EXTRACTED TEXT.
┌────────

U-0126 is a selective, non-ATP competitive inhibitor of mitogen activated protein kinase kinase (MEK), inhibiting MEK1 and MEK2 with IC₅₀ values of 72 nM and 58 nM, respectively (Favata et al.; Scherle et al.). It shows little or no inhibition at micromolar levels of other kinases such as ERK, protein kinase C (PKC), c-Jun N-terminal kinases (JNK), other MAP kinase kinases (MKK3, MKK4, MKK6), cyclin-dependent kinases (CDK2, CDK4), ABL, and RAF (Favata et al. 1998). U-0126 also antagonizes AP-1 transcription and selectively inhibits promoters containing AP-1 response elements (Favata et al.).

MAINTENANCE & SELF-RENEWAL
· In combination with basic FGF, Activin A, and a PKC inhibitor, U-0126 promotes maintenance of human pluripotent stem cells (Kinehara et al.)

└────────

PROVIDED MATERIAL.
┌────────

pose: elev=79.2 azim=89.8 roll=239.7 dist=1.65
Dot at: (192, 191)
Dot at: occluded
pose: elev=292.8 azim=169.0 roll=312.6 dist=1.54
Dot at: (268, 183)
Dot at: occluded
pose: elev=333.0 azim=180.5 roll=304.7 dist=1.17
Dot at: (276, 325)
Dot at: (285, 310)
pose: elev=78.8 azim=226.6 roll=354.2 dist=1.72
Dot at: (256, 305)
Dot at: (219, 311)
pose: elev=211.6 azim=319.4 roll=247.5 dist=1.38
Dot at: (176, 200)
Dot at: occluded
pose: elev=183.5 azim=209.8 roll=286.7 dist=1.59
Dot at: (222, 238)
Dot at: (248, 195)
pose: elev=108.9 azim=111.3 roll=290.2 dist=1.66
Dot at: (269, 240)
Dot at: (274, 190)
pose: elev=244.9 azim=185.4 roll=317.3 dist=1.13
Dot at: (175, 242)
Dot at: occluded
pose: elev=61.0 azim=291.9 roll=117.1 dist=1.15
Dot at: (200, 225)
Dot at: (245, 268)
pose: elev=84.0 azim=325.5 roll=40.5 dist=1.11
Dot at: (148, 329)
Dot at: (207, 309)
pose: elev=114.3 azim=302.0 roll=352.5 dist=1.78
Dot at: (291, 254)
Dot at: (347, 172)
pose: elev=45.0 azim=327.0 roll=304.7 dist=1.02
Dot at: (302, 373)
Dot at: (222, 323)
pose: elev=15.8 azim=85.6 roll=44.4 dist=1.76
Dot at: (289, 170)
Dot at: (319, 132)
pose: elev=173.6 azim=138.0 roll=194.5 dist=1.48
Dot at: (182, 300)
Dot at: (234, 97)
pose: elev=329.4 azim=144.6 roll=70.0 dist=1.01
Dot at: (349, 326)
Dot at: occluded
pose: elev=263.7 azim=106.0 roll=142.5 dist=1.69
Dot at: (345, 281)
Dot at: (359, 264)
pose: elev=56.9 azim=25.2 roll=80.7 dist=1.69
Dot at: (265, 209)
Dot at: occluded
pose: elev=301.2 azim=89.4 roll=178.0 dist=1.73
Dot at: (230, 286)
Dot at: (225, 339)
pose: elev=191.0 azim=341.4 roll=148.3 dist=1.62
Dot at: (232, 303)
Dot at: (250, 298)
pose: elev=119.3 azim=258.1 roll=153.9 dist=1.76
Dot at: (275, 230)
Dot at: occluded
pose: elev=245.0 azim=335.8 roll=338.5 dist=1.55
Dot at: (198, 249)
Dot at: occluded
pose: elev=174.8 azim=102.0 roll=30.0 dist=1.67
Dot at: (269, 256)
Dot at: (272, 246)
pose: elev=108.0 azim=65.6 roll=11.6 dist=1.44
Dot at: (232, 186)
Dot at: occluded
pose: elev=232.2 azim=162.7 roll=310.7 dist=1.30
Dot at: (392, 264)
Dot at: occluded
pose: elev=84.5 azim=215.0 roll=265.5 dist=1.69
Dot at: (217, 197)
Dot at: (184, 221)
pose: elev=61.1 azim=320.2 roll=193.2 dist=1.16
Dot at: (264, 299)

└────────

Reproduce the U-0126 passage word for word, from "MAINTENANCE & SELF-RENEWAL" up to and including "(Kinehara et al.)".

MAINTENANCE & SELF-RENEWAL
· In combination with basic FGF, Activin A, and a PKC inhibitor, U-0126 promotes maintenance of human pluripotent stem cells (Kinehara et al.)